IC: Gives the GAIC for a GAMLSS Object

Description

IC is a function to calculate the Generalised Akaike information criterion (GAIC) for a given penalty k for a fitted GAMLSS object. The function AIC.gamlss is the method associated with a GAMLSS object of the generic function AIC. The function GAIC is a synonymous of the function AIC.gamlss. The function extractAIC is a the method associated a GAMLSS object of the generic function extractAIC and it is mainly used in the stepAIC function. The function Rsq compute a generalisation of the R-squared for not normal models.

Usage

IC(object, k = 2)
## S3 method for class 'gamlss':
AIC(object, ..., k = 2)
GAIC(object, ..., k = 2 )
## S3 method for class 'gamlss':
extractAIC(fit, scale, k = 2, ...)

Arguments

object
an gamlss fitted model
fit
an gamlss fitted model
...
allows several GAMLSS object to be compared using a GAIC
k
the penalty with default k=2.5
scale
this argument is not used in gamlss

Value

  • The function IC returns the GAIC for given penalty k of the GAMLSS object. The function AIC returns a matrix contains the df's and the GAIC's for given penalty k.

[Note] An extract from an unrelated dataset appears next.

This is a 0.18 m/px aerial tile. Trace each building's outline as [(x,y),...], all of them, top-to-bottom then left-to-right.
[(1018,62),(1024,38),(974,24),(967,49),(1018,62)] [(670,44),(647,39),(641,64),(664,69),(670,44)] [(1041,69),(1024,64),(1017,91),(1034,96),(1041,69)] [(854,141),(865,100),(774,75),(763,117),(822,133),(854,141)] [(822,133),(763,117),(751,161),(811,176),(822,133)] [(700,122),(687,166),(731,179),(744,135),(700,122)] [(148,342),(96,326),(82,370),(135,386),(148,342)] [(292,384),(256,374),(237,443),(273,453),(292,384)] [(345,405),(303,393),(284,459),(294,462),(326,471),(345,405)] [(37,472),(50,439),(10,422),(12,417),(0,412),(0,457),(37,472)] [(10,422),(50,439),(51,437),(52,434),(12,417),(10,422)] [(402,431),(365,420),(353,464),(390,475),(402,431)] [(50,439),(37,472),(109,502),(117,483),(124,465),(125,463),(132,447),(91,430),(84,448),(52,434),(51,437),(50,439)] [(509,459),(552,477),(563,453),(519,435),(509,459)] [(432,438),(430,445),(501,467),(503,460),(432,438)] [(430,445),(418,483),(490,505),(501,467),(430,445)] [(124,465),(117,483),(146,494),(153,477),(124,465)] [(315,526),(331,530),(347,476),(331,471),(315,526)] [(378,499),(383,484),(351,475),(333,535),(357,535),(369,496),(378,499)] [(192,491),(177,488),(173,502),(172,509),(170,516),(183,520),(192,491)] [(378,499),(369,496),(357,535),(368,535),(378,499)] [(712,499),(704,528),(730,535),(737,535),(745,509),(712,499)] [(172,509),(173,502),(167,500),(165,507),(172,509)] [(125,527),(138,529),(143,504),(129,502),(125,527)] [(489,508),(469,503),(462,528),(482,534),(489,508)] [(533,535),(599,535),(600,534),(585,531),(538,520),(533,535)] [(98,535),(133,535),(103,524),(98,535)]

The function GAIC returns identical results to AIC. The function extractAIC returns vector of length two with the degrees of freedom and the AIC criterion.

References

Rigby, R. A. and Stasinopoulos D. M. (2005). Generalized additive models for location, scale and shape,(with discussion), Appl. Statist., 54, part 3, pp 507-554. Stasinopoulos D. M., Rigby R.A. and Akantziliotou C. (2006) Instructions on how to use the GAMLSS package in R. Accompanying documentation in the current GAMLSS help files, (see also http://www.gamlss.org/). Stasinopoulos D. M. Rigby R.A. (2007) Generalized additive models for location scale and shape (GAMLSS) in R. Journal of Statistical Software, Vol. 23, Issue 7, Dec 2007, http://www.jstatsoft.org/v23/i07.

See Also

gamlss

Examples

Run this code
data(abdom)
mod1<-gamlss(y~pb(x),sigma.fo=~pb(x),family=BCT, data=abdom)
IC(mod1)
mod2<-gamlss(y~pb(x),sigma.fo=~x,family=BCT, data=abdom)
AIC(mod1,mod2,k=3)
GAIC(mod1,mod2,k=3)
extractAIC(mod1,k=3)
rm(mod1,mod2)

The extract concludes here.